I’m broadcasting functions which return tuples, and have been converting arrays of tuples to tuples of arrays using “unzip”. I used for loops over each individual entry and re-assembled the output as a tuple.
using BenchmarkTools
function foo(a,b,c,d)
ab = exp(a*b)
return ab+c, ab-d
end
N = 10000
a,b,c,d = [randn(N) for i = 1:4]
X = (a,b)
Y = (c,d)
function foo_loop(N,a,b,c,d)
for i = 1:N
foo(a[i],b[i],c[i],d[i])
end
end
@btime foo_loop($N,$a,$b,$c,$d)
function foo_loop_splat!(N,X,Y,X_entry,Y_entry)
for i = 1:N
for fld in eachindex(X)
X_entry[fld] = X[fld][i]
Y_entry[fld] = Y[fld][i]
end
foo(X_entry...,Y_entry...)
end
end
X_entry, Y_entry = [zeros(length(X)) for i = 1:2]
@btime foo_loop_splat!($N,$X,$Y,$X_entry,$Y_entry)
I noticed that the splatted for loop is much slower than the broadcasted “unzip” approach
102.436 μs (0 allocations: 0 bytes)
1.046 ms (50000 allocations: 937.50 KiB)
In comparison, using broadcasting and unzip
unzip(a) = map(x->getfield.(a, x), fieldnames(eltype(a)))
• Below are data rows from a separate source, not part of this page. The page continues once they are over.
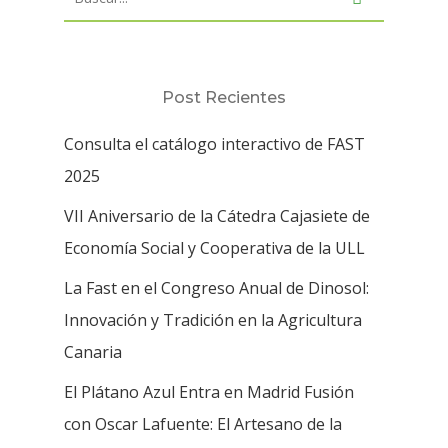
Post Recientes
Consulta el catálogo interactivo de FAST
2025
VII Aniversario de la Cátedra Cajasiete de
Economía Social y Cooperativa de la ULL
La Fast en el Congreso Anual de Dinosol:
Innovación y Tradición en la Agricultura
Canaria
El Plátano Azul Entra en Madrid Fusión
con Oscar Lafuente: El Artesano de la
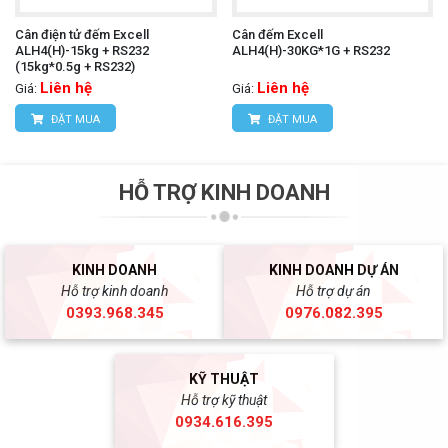
Cân điện tử đếm Excell
Cân đếm Excell
ALH4(H)-15kg + RS232
ALH4(H)-30KG*1G + RS232
(15kg*0.5g + RS232)
Liên hệ
Liên hệ
Giá:
Giá:
ĐẶT MUA
ĐẶT MUA
HỖ TRỢ KINH DOANH
KINH DOANH
KINH DOANH DỰ ÁN
Hỗ trợ kinh doanh
Hỗ trợ dự án
0393.968.345
0976.082.395
KỸ THUẬT
Hỗ trợ kỹ thuật
0934.616.395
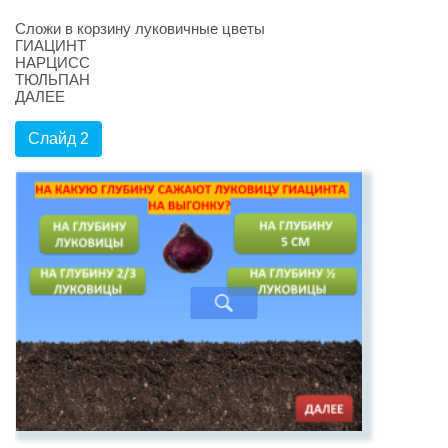
Сложи в корзину луковичные цветы
ГИАЦИНТ
НАРЦИСС
ТЮЛЬПАН
ДАЛЕЕ
Слайд 2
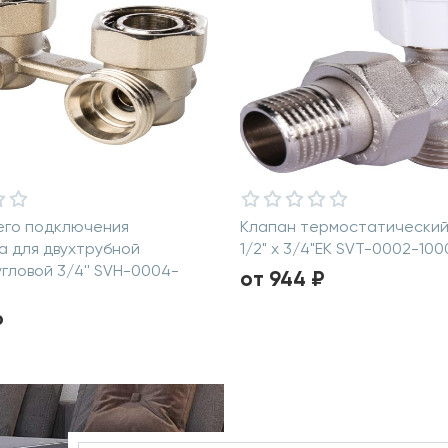
его подключения
Клапан термостатический 
 для двухтрубной
1/2" х 3/4"ЕК SVT-0002-100
угловой 3/4'' SVH-0004-
от 944 ₽
₽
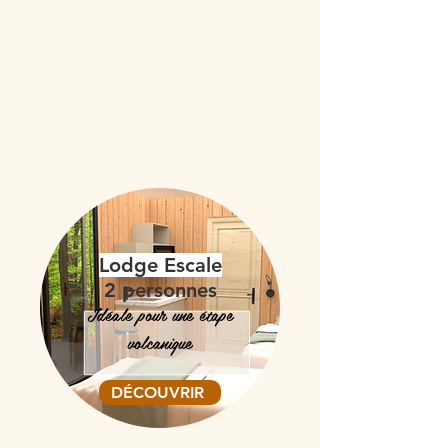
Lodge Escale
2 personnes
Idéale pour une étape
volcanique
DÉCOUVRIR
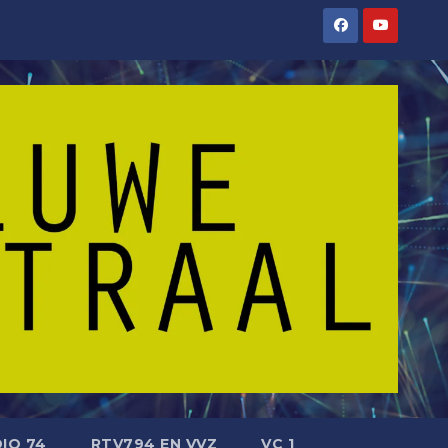
IO 74
RTV794 EN VVZ
VC 1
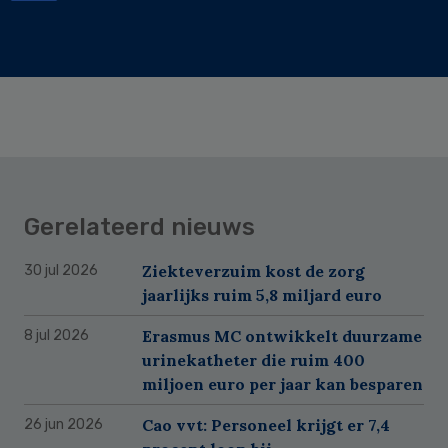
Gerelateerd nieuws
Ziekteverzuim kost de zorg
30 jul 2026
jaarlijks ruim 5,8 miljard euro
Erasmus MC ontwikkelt duurzame
8 jul 2026
urinekatheter die ruim 400
miljoen euro per jaar kan besparen
Cao vvt: Personeel krijgt er 7,4
26 jun 2026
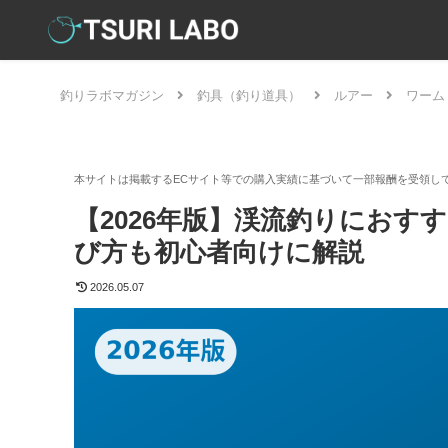
釣りラボマガジン
釣具（釣り道具）
ルアー
ワーム
【2026年版】渓流釣りにおす
び方も初心者向けに解説
2026.05.07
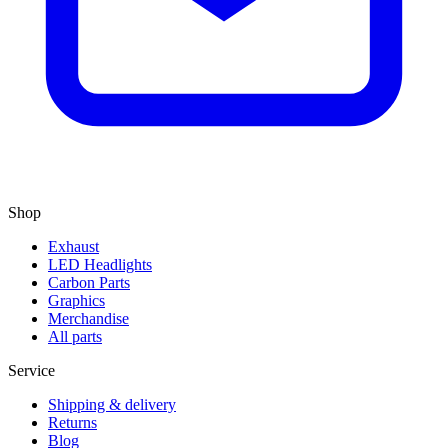
Shop
Exhaust
LED Headlights
Carbon Parts
Graphics
Merchandise
All parts
Service
Shipping & delivery
Returns
Blog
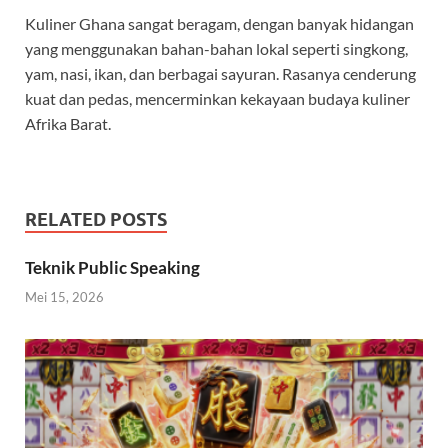
Kuliner Ghana sangat beragam, dengan banyak hidangan
yang menggunakan bahan-bahan lokal seperti singkong,
yam, nasi, ikan, dan berbagai sayuran. Rasanya cenderung
kuat dan pedas, mencerminkan kekayaan budaya kuliner
Afrika Barat.
RELATED POSTS
Teknik Public Speaking
Mei 15, 2026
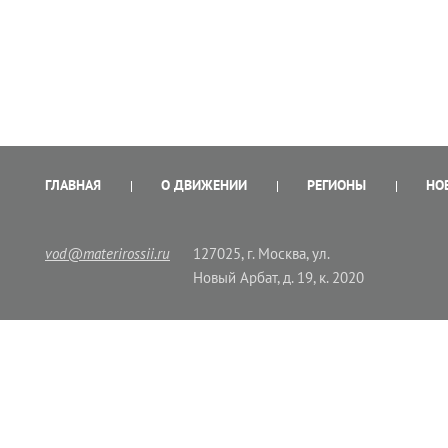
ГЛАВНАЯ
О ДВИЖЕНИИ
РЕГИОНЫ
НО
vod@materirossii.ru
127025, г. Москва, ул.
Новый Арбат, д. 19, к. 2020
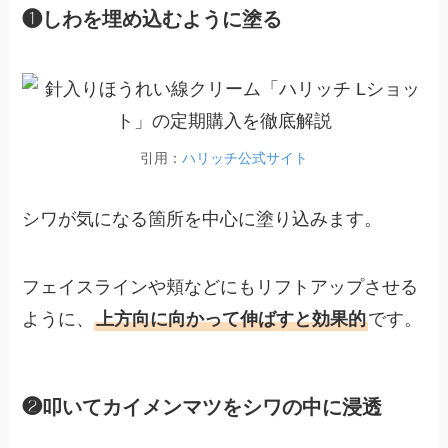
❶しわを埋め込むように塗る
引用：
ハリッチ公式サイト
シワが気になる箇所を中心に塗り込みます。
フェイスラインや頬などにもリフトアップさせる
ように、
上方向に向かって伸ばすと効果的
です。
❷叩いてカイメンマツをシワの中に浸透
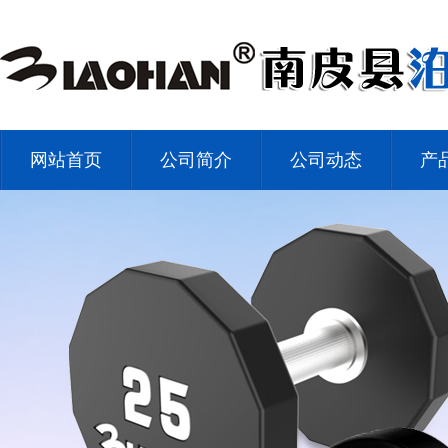
网站首页
公司简介
公司动态
产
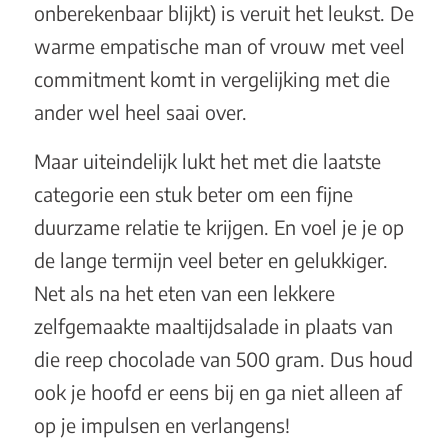
onberekenbaar blijkt) is veruit het leukst. De
warme empatische man of vrouw met veel
commitment komt in vergelijking met die
ander wel heel saai over.
Maar uiteindelijk lukt het met die laatste
categorie een stuk beter om een fijne
duurzame relatie te krijgen. En voel je je op
de lange termijn veel beter en gelukkiger.
Net als na het eten van een lekkere
zelfgemaakte maaltijdsalade in plaats van
die reep chocolade van 500 gram. Dus houd
ook je hoofd er eens bij en ga niet alleen af
op je impulsen en verlangens!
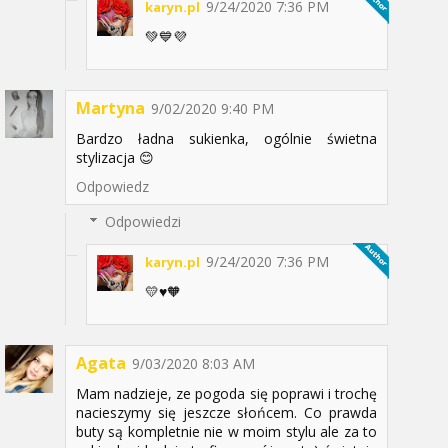
9/24/2020 7:36 PM
karyn.pl
💚💙💜
Martyna
9/02/2020 9:40 PM
Bardzo ładna sukienka, ogólnie świetna
stylizacja 😊
Odpowiedz
Odpowiedzi
9/24/2020 7:36 PM
karyn.pl
💛♥️🧡
Agata
9/03/2020 8:03 AM
Mam nadzieje, ze pogoda się poprawi i trochę
nacieszymy się jeszcze słońcem. Co prawda
buty są kompletnie nie w moim stylu ale za to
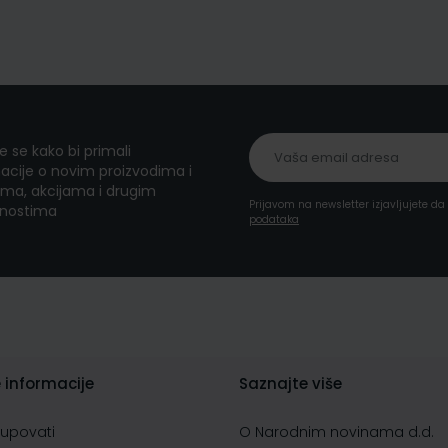
te se kako bi primali
acije o novim proizvodima i
ma, akcijama i drugim
Prijavom na newsletter izjavljujete d
nostima
podataka
 informacije
Saznajte više
kupovati
O Narodnim novinama d.d.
@btime unzip(foo.($X...,$Y...))
@btime unzip(foo.($a,$b,$c,$d))
both runtimes are about the same
158.962 μs (8 allocations: 312.78 KiB)
156.331 μs (8 allocations: 312.78 KiB)
Why does this occur? I’m not clear on why splatting adds so much extra time. Is it runtime dispatch?